Giving up on the Coax design-don't think those eminence drivers will have the SQ i'm looking for. I think i'll do an MTM design in a sealed configuration with dual subs below since i have 2 12" Dayton HFs from an abandoned project. Each sub will have a dedicated plate amp and drivers side mounted and tops crossed to 80hz for smooth integration. Subs will have the same foorprint as MTMs which would be mounted on top.Anyone build those Dr K's from part express-looks simple enough.


----------



## BoomieMCT (Dec 11, 2006)

mayhem13 said:


> it won't be out in front by much-only a little more than an inch but more important i wont have a moving waveguide with this set up. in regards to the threaded question from anthony-it's not threaded all the way through but that won't be a problem-the threads are open ended so it can thread in from both ways. The only mod i'll have to make is cut out the screen dust cover.
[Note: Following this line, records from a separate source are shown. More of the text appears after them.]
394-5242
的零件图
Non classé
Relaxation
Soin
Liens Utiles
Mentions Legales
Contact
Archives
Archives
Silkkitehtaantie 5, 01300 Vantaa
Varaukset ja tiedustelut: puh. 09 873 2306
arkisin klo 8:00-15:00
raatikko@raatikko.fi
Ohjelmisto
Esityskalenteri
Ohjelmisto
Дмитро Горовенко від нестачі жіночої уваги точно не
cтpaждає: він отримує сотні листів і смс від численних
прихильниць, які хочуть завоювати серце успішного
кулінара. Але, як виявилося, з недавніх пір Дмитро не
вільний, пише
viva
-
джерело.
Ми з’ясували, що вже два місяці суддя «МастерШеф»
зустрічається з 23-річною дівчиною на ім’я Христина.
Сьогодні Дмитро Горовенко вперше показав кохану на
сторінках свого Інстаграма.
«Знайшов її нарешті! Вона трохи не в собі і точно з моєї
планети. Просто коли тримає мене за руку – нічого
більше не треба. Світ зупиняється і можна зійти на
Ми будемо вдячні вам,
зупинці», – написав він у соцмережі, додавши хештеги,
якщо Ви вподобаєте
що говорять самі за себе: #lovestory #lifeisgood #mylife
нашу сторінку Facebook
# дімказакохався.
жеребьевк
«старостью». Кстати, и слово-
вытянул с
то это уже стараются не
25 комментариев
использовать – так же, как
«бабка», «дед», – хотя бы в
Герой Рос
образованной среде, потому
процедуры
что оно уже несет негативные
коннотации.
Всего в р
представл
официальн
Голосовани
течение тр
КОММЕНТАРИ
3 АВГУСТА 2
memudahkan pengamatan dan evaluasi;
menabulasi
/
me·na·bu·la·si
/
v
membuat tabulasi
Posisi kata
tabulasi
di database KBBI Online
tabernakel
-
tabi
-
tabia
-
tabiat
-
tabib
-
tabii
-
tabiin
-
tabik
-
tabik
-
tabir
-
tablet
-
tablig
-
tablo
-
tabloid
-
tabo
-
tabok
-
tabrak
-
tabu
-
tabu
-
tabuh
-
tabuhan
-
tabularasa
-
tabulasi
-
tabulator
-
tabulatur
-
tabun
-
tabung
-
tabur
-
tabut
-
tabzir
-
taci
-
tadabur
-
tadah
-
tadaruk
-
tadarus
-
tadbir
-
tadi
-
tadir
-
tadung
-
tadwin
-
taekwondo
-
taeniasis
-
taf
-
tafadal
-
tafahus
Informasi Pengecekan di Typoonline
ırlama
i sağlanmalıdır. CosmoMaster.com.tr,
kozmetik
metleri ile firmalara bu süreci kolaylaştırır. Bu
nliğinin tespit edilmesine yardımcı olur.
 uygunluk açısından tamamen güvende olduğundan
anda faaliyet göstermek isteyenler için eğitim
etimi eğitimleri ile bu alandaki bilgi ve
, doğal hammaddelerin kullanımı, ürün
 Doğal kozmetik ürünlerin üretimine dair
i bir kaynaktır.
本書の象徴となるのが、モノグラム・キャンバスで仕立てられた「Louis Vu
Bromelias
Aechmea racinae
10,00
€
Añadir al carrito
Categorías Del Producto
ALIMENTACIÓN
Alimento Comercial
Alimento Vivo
Without that waveguide (moving or not) you couldn't cross as low as you could otherwise.


----------



## mayhem13 (Feb 2, 2008)

So you say stick with the coax's then?


----------



## BoomieMCT (Dec 11, 2006)

mayhem13 said:


> So you say stick with the coax's then?


No, I was saying if you do use the coaxes then use their recommended mounting points.


----------



## mayhem13 (Feb 2, 2008)

Thanx Boomie-I guess i'll go the route of the MTM's. I need a good 8ohm design that will do well on music at high SPL. I'm gonna use powered subs under these so for music i think sealed would be the way to go-just need a good design-and again thanx for all the help!


----------